Son zamanlarda yaptığı tek şey başka biri olmaya çalışmaktı. Mesela Bataklık'taki insanların onu tanıdığından daha kibar, daha uyumlu, diğer insanların duygularını konusunda daha hassas, daha açık, daha sevgi dolu... Ve Jen kalkıp da yanına geldiğinde sadece birazcık gerçek sevgiye sahip olabilmek uğruna kendisini paralayacak derecede değişmeye çalışmasına şahit olacaktı. Bunu istemiyordu. Kendisine duyduğu saygı giderek azalırken bir de Jen'in yaşayacağı hayal kırıklığını görmeyi kaldıramazdı. Tanıdığı gibi biri olarak kalmalıydı. "Jennie... Sen iyi bir arkadaşsın ancak lütfen artık beni dönmeye ikna etmeye çalışma, bundan sıkıldım." Sesinde canlılık yoktu, günden güne solan bir gülden farksızdı. Toprağıyla beraber kökleri de kuruyordu. Öğle saatlerini geçmesine rağmen hâlâ yataktan çıkmamıştı ve bu eski Rosé için asla normal bir durum değildi. Kapının dışında sınırsız eğlence ve sürprizlerle dolu bir dünya vardı, kim saatlerce yatakta tembel tembel yatmak isterdi ki? Ancak artık eğlenceli hayatının sonuna gelmiş gibi görünüyordu. "İyi bir arkadaşım ama neden bu kararı verdiğini söylemeni sağlayamıyorum bile öyle mi?" Sahiden kalbini kırmak istemiyordu. Pek fazla seçeneği olduğundan değil ama çoktan kararını vermişti, dönmeyecekti. Şu halinden yeterince utanıyorken bir de üzerine ona sürekli yalan söylemek istemiyordu. Belki de konuşmayı bırakmalılardı...

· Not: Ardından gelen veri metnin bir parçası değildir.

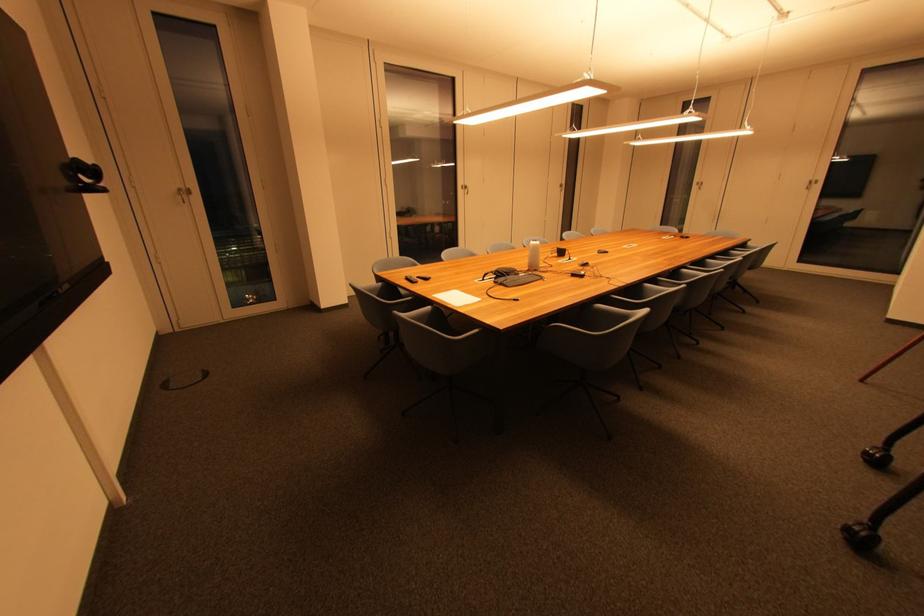
The width and height of the screenshot is (924, 616). Identify the location of gray chair sitting surface. (378, 288).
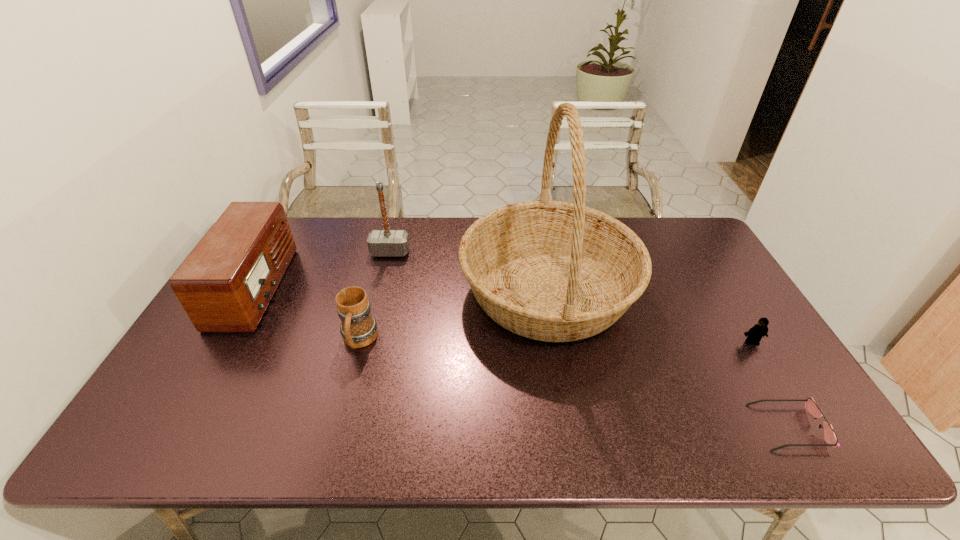
What are the coordinates of `object situated at the near edge` in the screenshot? It's located at (830, 437).

Locate an element on the screen. This screenshot has height=540, width=960. object situated at the left edge is located at coordinates (226, 283).

The height and width of the screenshot is (540, 960). Identify the location of Lego that is positioned at the right edge. (754, 335).

This screenshot has height=540, width=960. Identify the location of sunglasses present at the right edge. (830, 437).

Where is `object positioned at the far left corner`? The image size is (960, 540). object positioned at the far left corner is located at coordinates (226, 283).

Identify the location of object located in the near right corner section of the desktop. This screenshot has width=960, height=540. (830, 437).

This screenshot has width=960, height=540. I want to click on free space at the far edge of the desktop, so click(x=472, y=220).

The height and width of the screenshot is (540, 960). In the image, there is a desktop. Find the location of `vacant space at the near edge`. vacant space at the near edge is located at coordinates (551, 417).

Identify the location of free space at the left edge of the desktop. Image resolution: width=960 pixels, height=540 pixels. (177, 410).

Where is `free location at the right edge of the desktop`? free location at the right edge of the desktop is located at coordinates (719, 287).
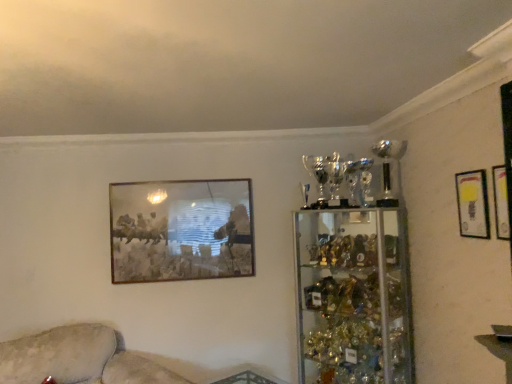
Measure the distance between beige fabric couch at lower left and camera.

"Sırf merak ediyorsun diye her şeyi sana anlatmak zorunda değilim Jennie Kim! Okulu da, o aptal sürüsü arkadaşlarını da, seni de çok seviyor olsaydım hiçbir şey demeden gitmezdim zaten! Neden bunu yüzüne vurmama kalmadan anlamadın ki!?"

"Seni-... Sadece sana destek olmaya çalışıyorum ve dediğin şey bu mu harbiden!?"

"Evet bu! Ben iki yüzlü sürtüğün tekiyim. Hah... Söylemek istediğin buydu değil mi?"